帯状疱疹が発症した神経領域によっては予後に大きく影響することがあります。顔面に生じる三叉神経領域の帯状疱疹は要注意です。三叉神経から枝分かれした鼻毛様体神経で炎症が起きると、さまざまな目の合併症が生じ、場合によっては失明まで発展する可能性もあります。
帯状疱疹の予防で帯状疱疹後神経痛を予防 医師の指示通りに薬を服用する
帯状疱疹後神経痛を予防するためには帯状疱疹を予防することが最もシンプルで明解な対策です。そのための方法の1つが水痘ワクチン接種です。日本で開発された水痘ワクチンは1988年に国内で認可され、2016年3月に50歳以上に対する帯状疱疹予防の効能が追加されました。
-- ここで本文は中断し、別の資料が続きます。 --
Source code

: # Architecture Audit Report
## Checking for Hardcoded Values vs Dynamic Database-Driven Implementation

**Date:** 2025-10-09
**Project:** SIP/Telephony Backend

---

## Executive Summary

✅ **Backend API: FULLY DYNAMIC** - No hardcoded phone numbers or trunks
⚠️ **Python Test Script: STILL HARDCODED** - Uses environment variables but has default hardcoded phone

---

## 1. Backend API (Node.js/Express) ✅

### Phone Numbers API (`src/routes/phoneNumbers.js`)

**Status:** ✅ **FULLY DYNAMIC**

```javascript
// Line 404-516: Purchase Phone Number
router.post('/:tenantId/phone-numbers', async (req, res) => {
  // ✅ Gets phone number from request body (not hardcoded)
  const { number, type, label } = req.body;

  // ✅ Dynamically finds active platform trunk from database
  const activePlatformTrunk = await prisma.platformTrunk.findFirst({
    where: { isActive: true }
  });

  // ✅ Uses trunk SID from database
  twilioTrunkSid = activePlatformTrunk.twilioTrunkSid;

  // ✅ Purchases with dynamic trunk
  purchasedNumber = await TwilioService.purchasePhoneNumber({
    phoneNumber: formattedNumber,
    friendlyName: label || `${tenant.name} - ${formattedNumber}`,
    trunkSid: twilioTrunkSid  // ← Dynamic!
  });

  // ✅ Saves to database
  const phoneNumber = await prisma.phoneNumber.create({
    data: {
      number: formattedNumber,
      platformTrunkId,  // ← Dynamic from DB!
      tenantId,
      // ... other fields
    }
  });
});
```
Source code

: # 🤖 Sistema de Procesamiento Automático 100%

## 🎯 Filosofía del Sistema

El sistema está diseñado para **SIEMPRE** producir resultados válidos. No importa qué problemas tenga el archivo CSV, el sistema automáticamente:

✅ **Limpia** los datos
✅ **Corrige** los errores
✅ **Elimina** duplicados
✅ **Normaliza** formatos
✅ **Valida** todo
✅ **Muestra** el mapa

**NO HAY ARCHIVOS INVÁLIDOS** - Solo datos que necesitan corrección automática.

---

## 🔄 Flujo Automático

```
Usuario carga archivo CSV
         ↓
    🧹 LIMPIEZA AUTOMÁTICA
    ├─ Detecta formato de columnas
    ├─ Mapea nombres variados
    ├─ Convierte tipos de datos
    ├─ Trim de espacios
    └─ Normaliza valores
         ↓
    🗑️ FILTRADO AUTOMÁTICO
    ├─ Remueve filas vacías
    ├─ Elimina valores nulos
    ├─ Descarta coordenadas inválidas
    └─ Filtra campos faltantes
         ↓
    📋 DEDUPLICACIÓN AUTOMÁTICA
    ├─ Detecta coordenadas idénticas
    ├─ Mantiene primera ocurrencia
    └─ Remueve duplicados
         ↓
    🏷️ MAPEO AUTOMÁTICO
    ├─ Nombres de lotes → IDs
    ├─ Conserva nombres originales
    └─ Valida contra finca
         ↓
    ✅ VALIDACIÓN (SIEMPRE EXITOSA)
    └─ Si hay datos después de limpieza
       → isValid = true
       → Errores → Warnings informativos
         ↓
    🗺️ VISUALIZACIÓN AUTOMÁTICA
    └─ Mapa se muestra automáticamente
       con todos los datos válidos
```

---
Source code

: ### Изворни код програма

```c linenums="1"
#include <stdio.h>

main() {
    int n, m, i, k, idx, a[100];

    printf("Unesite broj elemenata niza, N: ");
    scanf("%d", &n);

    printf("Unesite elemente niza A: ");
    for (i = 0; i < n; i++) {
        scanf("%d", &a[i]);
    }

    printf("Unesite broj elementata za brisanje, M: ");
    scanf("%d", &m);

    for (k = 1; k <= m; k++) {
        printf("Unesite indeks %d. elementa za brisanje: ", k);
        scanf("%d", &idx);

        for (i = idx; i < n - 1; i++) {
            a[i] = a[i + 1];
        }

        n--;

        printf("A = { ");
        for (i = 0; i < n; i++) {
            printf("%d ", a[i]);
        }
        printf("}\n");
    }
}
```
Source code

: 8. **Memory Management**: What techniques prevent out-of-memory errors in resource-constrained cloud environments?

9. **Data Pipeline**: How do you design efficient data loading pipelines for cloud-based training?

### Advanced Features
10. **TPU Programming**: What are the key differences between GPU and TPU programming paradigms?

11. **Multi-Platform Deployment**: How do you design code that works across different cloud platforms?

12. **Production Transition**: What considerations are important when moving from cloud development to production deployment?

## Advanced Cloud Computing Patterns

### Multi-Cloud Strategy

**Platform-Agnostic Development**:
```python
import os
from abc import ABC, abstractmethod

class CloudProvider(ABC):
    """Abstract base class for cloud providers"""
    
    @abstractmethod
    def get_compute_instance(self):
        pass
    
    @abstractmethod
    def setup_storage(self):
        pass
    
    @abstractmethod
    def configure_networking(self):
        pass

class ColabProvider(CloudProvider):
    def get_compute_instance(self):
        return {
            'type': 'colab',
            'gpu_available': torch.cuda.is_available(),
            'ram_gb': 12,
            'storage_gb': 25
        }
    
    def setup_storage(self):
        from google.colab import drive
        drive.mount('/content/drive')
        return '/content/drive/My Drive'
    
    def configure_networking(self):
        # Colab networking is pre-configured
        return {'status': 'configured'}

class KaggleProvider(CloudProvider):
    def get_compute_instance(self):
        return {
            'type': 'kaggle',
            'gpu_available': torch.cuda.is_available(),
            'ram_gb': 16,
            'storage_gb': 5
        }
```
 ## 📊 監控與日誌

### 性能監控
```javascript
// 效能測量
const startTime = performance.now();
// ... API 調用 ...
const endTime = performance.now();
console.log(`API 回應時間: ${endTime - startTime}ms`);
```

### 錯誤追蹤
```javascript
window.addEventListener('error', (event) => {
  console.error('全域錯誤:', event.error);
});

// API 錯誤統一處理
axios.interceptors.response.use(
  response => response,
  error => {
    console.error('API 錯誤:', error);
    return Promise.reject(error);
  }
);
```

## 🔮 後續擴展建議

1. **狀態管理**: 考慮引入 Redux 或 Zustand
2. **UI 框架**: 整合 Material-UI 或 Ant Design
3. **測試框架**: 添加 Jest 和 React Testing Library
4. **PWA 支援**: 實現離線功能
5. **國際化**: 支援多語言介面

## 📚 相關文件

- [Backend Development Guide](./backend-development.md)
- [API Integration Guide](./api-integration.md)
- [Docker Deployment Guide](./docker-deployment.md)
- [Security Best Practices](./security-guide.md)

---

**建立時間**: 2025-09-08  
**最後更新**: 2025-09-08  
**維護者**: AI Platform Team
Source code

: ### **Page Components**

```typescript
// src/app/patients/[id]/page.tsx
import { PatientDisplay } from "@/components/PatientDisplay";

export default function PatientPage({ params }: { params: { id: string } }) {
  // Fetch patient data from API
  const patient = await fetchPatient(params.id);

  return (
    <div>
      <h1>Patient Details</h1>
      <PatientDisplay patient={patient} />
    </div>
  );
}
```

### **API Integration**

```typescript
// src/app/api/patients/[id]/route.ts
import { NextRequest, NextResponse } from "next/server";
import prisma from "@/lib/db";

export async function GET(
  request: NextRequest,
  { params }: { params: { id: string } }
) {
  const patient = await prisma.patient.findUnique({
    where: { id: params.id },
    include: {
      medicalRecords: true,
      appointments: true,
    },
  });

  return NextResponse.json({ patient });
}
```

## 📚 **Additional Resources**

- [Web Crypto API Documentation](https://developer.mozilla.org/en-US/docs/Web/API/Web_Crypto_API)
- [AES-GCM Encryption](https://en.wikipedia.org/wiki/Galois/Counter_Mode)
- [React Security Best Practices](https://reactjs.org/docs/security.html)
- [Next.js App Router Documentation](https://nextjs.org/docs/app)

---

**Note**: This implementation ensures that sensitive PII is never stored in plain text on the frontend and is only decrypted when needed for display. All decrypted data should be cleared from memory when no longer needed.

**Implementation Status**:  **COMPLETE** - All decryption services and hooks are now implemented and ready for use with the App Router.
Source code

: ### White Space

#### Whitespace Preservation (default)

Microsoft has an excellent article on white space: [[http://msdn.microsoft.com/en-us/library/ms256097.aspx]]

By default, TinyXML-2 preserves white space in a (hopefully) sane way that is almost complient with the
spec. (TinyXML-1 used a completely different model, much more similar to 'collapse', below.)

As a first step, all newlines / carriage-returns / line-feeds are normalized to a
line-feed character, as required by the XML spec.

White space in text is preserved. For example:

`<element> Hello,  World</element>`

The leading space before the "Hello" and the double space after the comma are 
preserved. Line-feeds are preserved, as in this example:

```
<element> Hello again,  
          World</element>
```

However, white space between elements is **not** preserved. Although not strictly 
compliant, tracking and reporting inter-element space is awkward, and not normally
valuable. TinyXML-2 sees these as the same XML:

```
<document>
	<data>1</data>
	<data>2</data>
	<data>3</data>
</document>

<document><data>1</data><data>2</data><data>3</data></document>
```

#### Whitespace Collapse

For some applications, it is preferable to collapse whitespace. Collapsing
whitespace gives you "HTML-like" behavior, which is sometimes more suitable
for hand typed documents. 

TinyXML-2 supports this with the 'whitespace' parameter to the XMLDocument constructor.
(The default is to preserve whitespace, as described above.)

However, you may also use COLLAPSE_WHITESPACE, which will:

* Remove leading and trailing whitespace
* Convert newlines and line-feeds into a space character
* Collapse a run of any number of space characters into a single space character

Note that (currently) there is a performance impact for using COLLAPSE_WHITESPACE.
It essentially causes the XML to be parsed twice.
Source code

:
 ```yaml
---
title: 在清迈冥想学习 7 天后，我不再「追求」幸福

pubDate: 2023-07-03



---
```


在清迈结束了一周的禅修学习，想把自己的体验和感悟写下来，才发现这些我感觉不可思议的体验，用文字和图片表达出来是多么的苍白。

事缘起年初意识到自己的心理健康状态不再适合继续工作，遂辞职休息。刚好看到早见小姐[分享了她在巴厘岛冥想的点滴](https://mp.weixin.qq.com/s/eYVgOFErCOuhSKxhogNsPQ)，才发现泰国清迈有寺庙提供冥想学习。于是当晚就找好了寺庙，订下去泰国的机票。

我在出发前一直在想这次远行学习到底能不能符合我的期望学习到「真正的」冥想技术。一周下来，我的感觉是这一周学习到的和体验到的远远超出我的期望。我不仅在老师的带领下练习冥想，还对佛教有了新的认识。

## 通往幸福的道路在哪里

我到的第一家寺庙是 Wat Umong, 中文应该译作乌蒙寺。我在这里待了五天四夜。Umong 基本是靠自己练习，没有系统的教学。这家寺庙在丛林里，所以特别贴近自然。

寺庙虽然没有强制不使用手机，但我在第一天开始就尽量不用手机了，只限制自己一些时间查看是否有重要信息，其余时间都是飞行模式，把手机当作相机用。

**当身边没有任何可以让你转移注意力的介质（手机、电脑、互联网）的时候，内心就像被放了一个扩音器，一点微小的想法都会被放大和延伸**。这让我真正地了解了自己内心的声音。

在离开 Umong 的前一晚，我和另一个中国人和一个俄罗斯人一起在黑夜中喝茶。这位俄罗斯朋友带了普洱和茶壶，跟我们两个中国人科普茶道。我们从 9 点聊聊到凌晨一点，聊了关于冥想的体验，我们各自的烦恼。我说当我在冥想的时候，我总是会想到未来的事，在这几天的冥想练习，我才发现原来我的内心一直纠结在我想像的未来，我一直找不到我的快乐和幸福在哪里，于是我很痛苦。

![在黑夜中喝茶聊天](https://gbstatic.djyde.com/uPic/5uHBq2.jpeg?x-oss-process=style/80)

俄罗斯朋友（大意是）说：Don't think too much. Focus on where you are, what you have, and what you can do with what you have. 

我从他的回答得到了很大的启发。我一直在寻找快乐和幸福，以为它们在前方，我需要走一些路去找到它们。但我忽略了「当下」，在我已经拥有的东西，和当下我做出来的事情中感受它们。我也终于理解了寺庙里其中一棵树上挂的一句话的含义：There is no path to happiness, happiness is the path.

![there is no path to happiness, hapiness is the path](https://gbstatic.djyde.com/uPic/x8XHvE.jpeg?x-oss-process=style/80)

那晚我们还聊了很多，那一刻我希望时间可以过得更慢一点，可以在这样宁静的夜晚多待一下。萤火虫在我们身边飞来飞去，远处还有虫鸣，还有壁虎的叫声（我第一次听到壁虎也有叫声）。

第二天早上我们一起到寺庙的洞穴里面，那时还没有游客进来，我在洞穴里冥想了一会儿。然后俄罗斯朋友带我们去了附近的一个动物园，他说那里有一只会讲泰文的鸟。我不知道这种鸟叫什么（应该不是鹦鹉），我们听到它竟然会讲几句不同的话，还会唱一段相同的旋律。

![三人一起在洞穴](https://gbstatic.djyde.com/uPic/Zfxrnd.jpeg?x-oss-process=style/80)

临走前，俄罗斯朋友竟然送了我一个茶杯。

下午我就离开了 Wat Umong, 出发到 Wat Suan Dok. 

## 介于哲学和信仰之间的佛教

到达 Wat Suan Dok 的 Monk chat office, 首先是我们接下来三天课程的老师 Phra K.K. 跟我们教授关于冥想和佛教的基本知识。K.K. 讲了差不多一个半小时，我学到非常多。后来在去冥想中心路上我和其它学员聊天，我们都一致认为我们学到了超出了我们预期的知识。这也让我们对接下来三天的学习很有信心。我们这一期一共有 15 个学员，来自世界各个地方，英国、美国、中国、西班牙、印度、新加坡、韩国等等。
水痘ワクチンは生ワクチンであり、生きた弱毒水痘ウイルスが使われています。弱毒ウイルスは、感染してもほとんど症状が現れませんが、免疫はしっかり獲得されます。ただし、臓器移植後や自己免疫疾患などで免疫機能を抑制する治療を受けている場合はワクチン接種を受けることができません。
一方、帯状疱疹にかかった場合の神経痛の予防は、遅くとも水疱が現れ始めた時期に抗ウイルス薬による治療を開始することが大切です。
通常、帯状疱疹を2回発病することはあまりありませんが、まれにはあります。かくいう私も2回かかっています。1回目は背中に、2回目は額に発症しましたが、幸い神経痛は残りませんでした。帯状疱疹および帯状疱疹後神経痛の薬物療法では医師の指示通りに内服するように服薬指導をすることが大切です。
大規模疫学調査から、日本では1年間に約60万人が帯状疱疹を発症し、80歳までに3人に1人が帯状疱疹を経験することが推定されると報告されています※。社会の高齢化とともに今後ますます患者の増加が予想されます。